帰りに日系スーパーで子どもの好きなさつま揚げ(店内で揚げている!)を買ったりなんかして、せっかく稼いだお金を浪費してきました!
_ 帰国して最初の週末、子どものご機嫌取りのためホテルのプールへ泳ぎに行った。子どもはこのホテルのプールが好きなので、なかなかプールから出たがらない。たまたま宿泊費も安いプロモーション期間中だったので、部屋も予約していた。安いけれど、古きよきホテルなので、浴室にはバスタブが据えられている。子どもをなんとか宥めて、部屋に戻ってすぐ入浴。子どもは上機嫌で、また来週も泊まりに来ようという。日本恋しい、帰りたいという言葉も、もう忘れてしまったかのよう。お風呂から上がると疲れたのか、もうご飯も食べたくない、このまま寝るという。外に簡単な食事を買いに行くけど一緒に行かないのときくと、ずっと部屋で待っていたいという。よほどに疲れている模様。大急ぎで渡井だけ外出してフルーツサラダとフルーツスムージー、思いついてカップヌードルみたいなものを買って戻る。子ども、スムージーを飲んだら、疲れてしまったのかすぐに寝てしまった。

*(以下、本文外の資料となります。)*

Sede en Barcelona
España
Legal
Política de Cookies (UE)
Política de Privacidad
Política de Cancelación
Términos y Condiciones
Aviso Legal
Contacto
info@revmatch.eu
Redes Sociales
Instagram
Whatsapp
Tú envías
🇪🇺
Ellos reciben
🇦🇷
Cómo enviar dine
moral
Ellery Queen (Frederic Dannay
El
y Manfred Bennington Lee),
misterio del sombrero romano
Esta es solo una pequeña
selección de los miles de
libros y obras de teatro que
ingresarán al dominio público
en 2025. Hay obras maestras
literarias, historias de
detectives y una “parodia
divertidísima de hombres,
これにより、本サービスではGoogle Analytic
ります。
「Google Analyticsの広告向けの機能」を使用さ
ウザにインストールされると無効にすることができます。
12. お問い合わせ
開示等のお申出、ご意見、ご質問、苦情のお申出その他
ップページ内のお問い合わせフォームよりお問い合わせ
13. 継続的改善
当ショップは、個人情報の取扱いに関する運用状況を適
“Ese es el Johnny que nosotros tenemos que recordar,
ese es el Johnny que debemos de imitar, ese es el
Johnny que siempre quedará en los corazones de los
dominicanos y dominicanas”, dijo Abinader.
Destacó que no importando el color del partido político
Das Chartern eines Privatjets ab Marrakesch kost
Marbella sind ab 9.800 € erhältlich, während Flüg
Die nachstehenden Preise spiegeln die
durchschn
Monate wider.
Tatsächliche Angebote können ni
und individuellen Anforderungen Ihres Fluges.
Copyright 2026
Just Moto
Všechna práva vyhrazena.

翌朝、朝からプールに泳ぎに行くと言っていたのに、疲れたのか、朝食を食べてからにするという。テラス席に座って、庭で遊ぶ野鳥やちょうちょうなどを眺めつつ、のんびりと朝食。それからやっとプールへ。小一時間ほど泳いだら、子どもも満足したようで、部屋に戻った。ところがいざチェックアウトという段になって、子どもがまた泣き始める。曰く、おうちに帰りたくないとのこと。必死に宥め賺してタクシーに乗り込むという騒ぎがあったため、わたしはジャケットをホテルに忘れてしまった。

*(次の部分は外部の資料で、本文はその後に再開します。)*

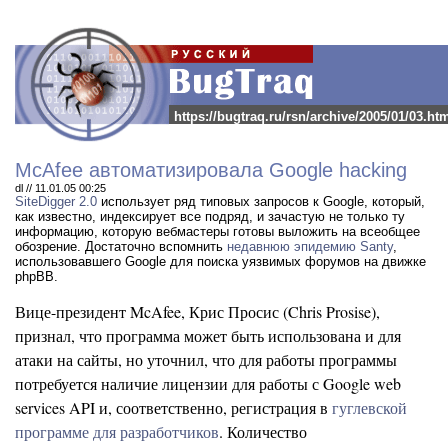
https://bugtraq.ru/rsn/archive/2005/01/03.ht
McAfee автоматизировала Google hacking
dl // 11.01.05 00:25
SiteDigger 2.0
использует ряд типовых запросов к Google, который,
как известно, индексирует все подряд, и зачастую не только ту
информацию, которую вебмастеры готовы выложить на всеобщее
обозрение.
Достаточно вспомнить
недавнюю эпидемию Santy
,
использовавшего Google для поиска уязвимых форумов на движке
phpBB.
Вице-президент McAfee, Крис Просис (Chris Prosise),
признал, что программа может быть использована и для
атаки на сайты, но уточнил, что для работы программы
потребуется наличие лицензии для работы с Google web
services API и, соответственно, регистрация в
гуглевской
программе для разработчиков
. Количество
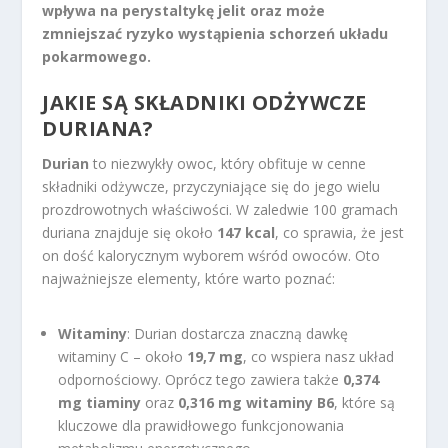
wpływa na perystaltykę jelit oraz może
zmniejszać ryzyko wystąpienia schorzeń układu
pokarmowego.
JAKIE SĄ SKŁADNIKI ODŻYWCZE
DURIANA?
Durian
to niezwykły owoc, który obfituje w cenne
składniki odżywcze, przyczyniające się do jego wielu
prozdrowotnych właściwości. W zaledwie 100 gramach
duriana znajduje się około
147 kcal
, co sprawia, że jest
on dość kalorycznym wyborem wśród owoców. Oto
najważniejsze elementy, które warto poznać:
Witaminy
: Durian dostarcza znaczną dawkę
witaminy C – około
19,7 mg
, co wspiera nasz układ
odpornościowy. Oprócz tego zawiera także
0,374
mg tiaminy
oraz
0,316 mg witaminy B6
, które są
kluczowe dla prawidłowego funkcjonowania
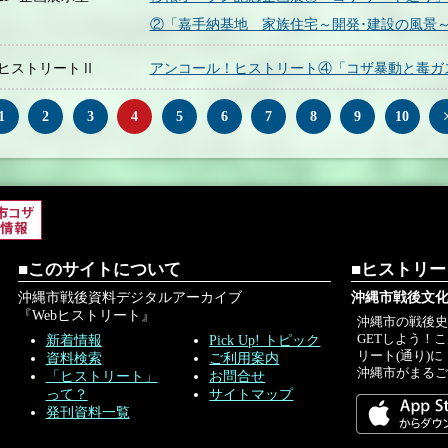
②「嘉手納基地 家族住宅～開発･建設の風景
ヒストリートⅡ
アンコール！ヒストリート④「コザ暴動と毒ガ
1
2
3
4
5
6
7
8
9
10
■このサイトについて
■ヒストリ
沖縄市戦後資料デジタルアーカイブ
沖縄市戦後文化
『Webヒストリート』
沖縄市の戦後
GETしよう！
新着情報
Pick Up! トピック
リート(通り)に
資料検索
ご利用案内
沖縄市がまる
「ヒストリート」
お問合せ
って？
サイトマップ
発刊資料一覧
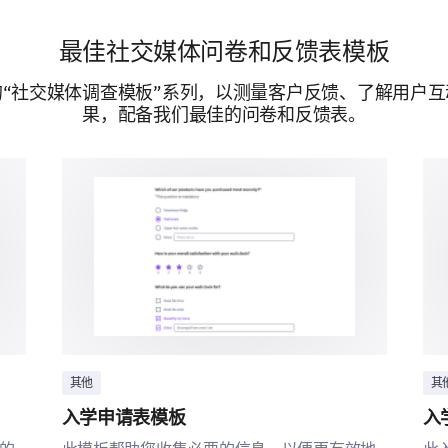
非常不可能
最佳社交媒体问卷和反馈表模板
“社交媒体调查模板”系列，以测量客户反馈、了解用户
与我们品牌的互动
果，配备我们最佳的问卷和反馈表。
我们想更深入地了解您与我们品牌互动时的体验。
您使用过我们的哪些产品/服务？（选择所有
产品/服务A
产品/服务B
产品/服务C
其他
其
无
入学申请表模板
入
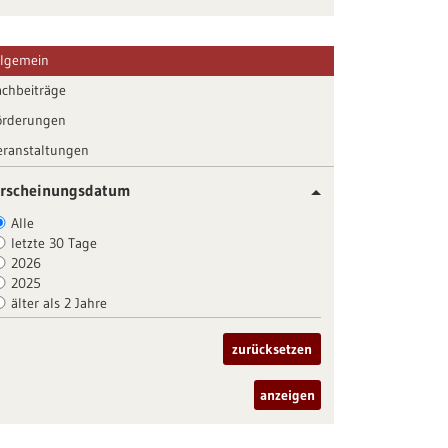
llgemein
achbeiträge
örderungen
eranstaltungen
rscheinungsdatum
Alle
letzte 30 Tage
2026
2025
älter als 2 Jahre
zurücksetzen
anzeigen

それから3日後、恩師が外国人の博士論文の外部副査になっているため、わたしの職場の大学へ来た。昼間から贅沢なレストランで食事を取り、そのまま子どもを迎えに行き、来るまで近くの大型モールへ。子どもは懐かしい日本人が来たというので、大はしゃぎで、先生の膝に飛び乗ったり、首に抱きついたり、背中によじ登ったり、びっくりするくらい恩師になついてしまっている。先生も満更ではないご様子で、子どもにあれこれと買ってくれる。夕食を軽く食べて、アパートの前の道路までタクシーに同乗して帰宅。走り去るタクシーのテールランプが見えなくなるまで、子どもは手を振り、やっとわたしを見上げた顔が、また涙で汚れていて、子どもを抱き上げたままで、アパートの部屋まで戻った。辛い別れ、我慢しなければいけないこと、たくさんの出来事が子どもの身に起こった。ひとつひとつとても受け入れられないと、泣きに泣いた子ども。よくがんばっているなあと思う一方、これ以上、我慢させてばかりじゃいけないと思っていたのにだ。その二日後、わたしはまた出稼ぎで首都に出てきている。子どもをもっともっと、かわいがってあげたい。甘えさせてあげたい。夕方、子どもからの電話は、張り裂けそうな子どもらしい泣き方というよりも、もっともっと悲しい、寂しい気持が一杯の声だった。そのことが、一層、辛い気持にさせるものだった。明日の夕方、子どもに会ったら、すぐに抱っこしてあげよう、そしてもう二度と手を離さないぞ。そう思ってわたしも必死に涙を堪えたのだった。でも絶対、子どものほうが辛い思いをしている。申し訳ない。